• Work to complete
Lay out the lines from all the entries below as a numbered list, leaving out any blank lines.

• Information provided
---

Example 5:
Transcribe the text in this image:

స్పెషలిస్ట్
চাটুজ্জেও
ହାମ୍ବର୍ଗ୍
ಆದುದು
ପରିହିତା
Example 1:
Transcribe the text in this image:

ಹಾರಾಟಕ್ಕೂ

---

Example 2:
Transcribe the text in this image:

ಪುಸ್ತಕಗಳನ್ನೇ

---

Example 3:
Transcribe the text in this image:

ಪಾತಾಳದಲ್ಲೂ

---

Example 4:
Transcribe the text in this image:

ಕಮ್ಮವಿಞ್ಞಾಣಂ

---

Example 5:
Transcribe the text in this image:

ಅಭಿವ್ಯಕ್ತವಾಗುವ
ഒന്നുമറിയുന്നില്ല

• Written answer
1. ---
2. Example 5:
3. Transcribe the text in this image:
4. స్పెషలిస్ట్
5. চাটুজ্জেও
6. ହାମ୍ବର୍ଗ୍
7. ಆದುದು
8. ପରିହିତା
9. Example 1:
10. Transcribe the text in this image:
11. ಹಾರಾಟಕ್ಕೂ
12. ---
13. Example 2:
14. Transcribe the text in this image:
15. ಪುಸ್ತಕಗಳನ್ನೇ
16. ---
17. Example 3:
18. Transcribe the text in this image:
19. ಪಾತಾಳದಲ್ಲೂ
20. ---
21. Example 4:
22. Transcribe the text in this image:
23. ಕಮ್ಮವಿಞ್ಞಾಣಂ
24. ---
25. Example 5:
26. Transcribe the text in this image:
27. ಅಭಿವ್ಯಕ್ತವಾಗುವ
28. ഒന്നുമറിയുന്നില്ല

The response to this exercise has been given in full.